Apresentei-me à porta do gabinete, fiz a palada e apresentei-me. O Major, que falava com um Furriel, imediatamente levantou a voz para mim, questionando-me sobre o desalinho, se eu não tinha noção do modo como trajava; sobre as patilhas e a mosca, se estava autorizado para tal; e enfureceu-se quando viu um cinto estranho ao fardamento. Eu, acabrunhado, respondia sim e não, completamente surpreendido e irritado com a violência do interlocutor. Logo ali prometeu-me uma porrada e mandou-me desandar. Virei costas e saí, que era o que eu mais queria fazer. Ao chegar ao pátio lacrimejei de raiva por me sentir vexado. O que lhe devia ter dito, se falasse de igual para igual, era que lhe fazia o favor de andar a combater para sua excelência passar uma tropa porreira no remanso do gabinete, e garantir uma choruda conta bancária no fim da comissão. O pessoal notou que eu estava alterado, perguntaram-me qualquer coisa e respondi:

- Está a andar, é reunir as viaturas e partimos já.

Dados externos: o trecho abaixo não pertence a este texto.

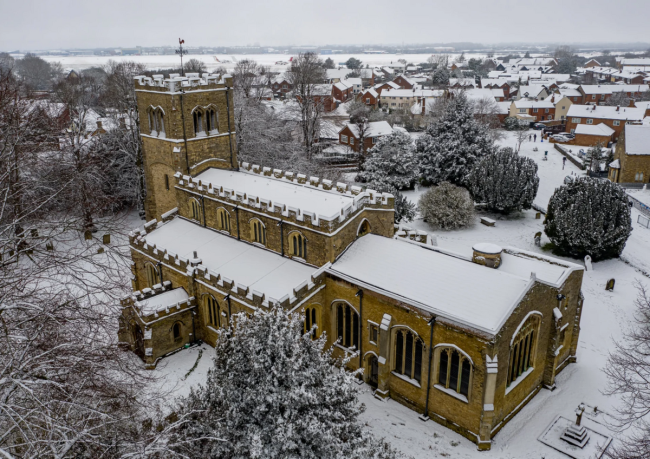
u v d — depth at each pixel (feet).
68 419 65.26
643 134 310.65
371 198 144.25
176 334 139.74
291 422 74.95
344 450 79.46
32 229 77.20
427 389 114.42
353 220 136.26
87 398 73.67
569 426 109.91
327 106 511.40
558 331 121.19
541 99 617.21
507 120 524.52
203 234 160.35
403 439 109.81
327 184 155.22
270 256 143.02
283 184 160.56
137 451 64.08
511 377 114.52
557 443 108.37
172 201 176.45
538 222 247.91
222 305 132.46
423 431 112.47
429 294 113.39
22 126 94.53
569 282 126.41
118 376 88.53
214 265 142.31
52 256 75.10
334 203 140.87
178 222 170.71
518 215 259.19
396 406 121.08
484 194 253.24
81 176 107.24
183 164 166.91
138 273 166.61
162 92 160.45
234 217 152.05
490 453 106.01
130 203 253.85
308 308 128.57
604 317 160.86
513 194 244.01
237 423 76.07
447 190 239.71
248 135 267.80
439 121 309.63
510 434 112.06
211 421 76.54
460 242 223.92
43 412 56.29
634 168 310.45
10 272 77.00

Durante o regresso, acalmado pelos solavancos da picada, ainda me ri da cena com o Major, qual guerra dentro da guerra: é que a minha apresentação, não sendo muito original, era suficientemente distraída para esbugalhar o olhar atento de um Oficial Superior que medrou entre NEP's e regulamentos. O que eu envergava era botas de cabedal, calças verdes de serviço, camisa camuflada e boina da farda n.º 1. O cinto era o do turra. Enfim, não seria a apresentação mais compaginável com a desejada imagem do Exército, menos ainda com a de um herói de Hollywood.

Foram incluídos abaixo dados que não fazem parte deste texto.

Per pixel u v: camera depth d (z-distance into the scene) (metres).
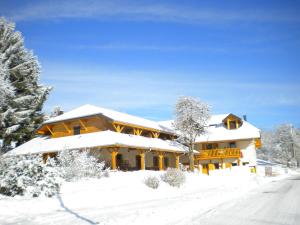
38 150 33.81
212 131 54.06
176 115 43.16
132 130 38.97
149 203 15.30
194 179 30.77
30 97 44.19
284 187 23.06
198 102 42.91
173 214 11.16
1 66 40.31
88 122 35.81
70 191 18.03
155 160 42.69
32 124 46.06
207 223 9.25
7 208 12.56
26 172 16.02
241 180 34.28
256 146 54.97
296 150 95.94
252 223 9.20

Dois ou três dias depois fui chamado ao COT-1, onde o Major me referiu ter tido conhecimento do meu problema em Nova Lamego, e que pediu ao ao Segundo-Comandante para não me dar a porrada, contra a promessa de que eu me apresentaria com cara lavada e bem ataviado. Disse o Major, que eu me barbeasse, vestisse em conformidade, e fosse apresentar-me ao Major de Nova Lamego, lembrando-me que uma punição não interessava a ninguém. Agradeci-lhe e comprometi-me.


Outra guerra

Poucos dias após, o Trapinhos, durante uma conversa restrita e informal, revelou que estava atrapalhado para uma data próxima, com falta de pessoal para Tabassi. Fiz-lhe ver que no dia imediato ao da dificuldade tinha programada uma operação-psico numas aldeias do interior, relativamente próximas do Gabu, onde teria que me dirigir para apresentação ao Major, mas se a dificuldade persistisse, poderia contar com o Foxtrot para lá irmos passar a noite, na condição de regressarmos mais cedo do que o habitual, para banhos, pequeno-almoço, e saída imediata. Aliviado, o Capitão imediatamente acolheu a disponibilidade demonstrada, que transformou em ordem, e disse-me que faria o reforço à aldeia.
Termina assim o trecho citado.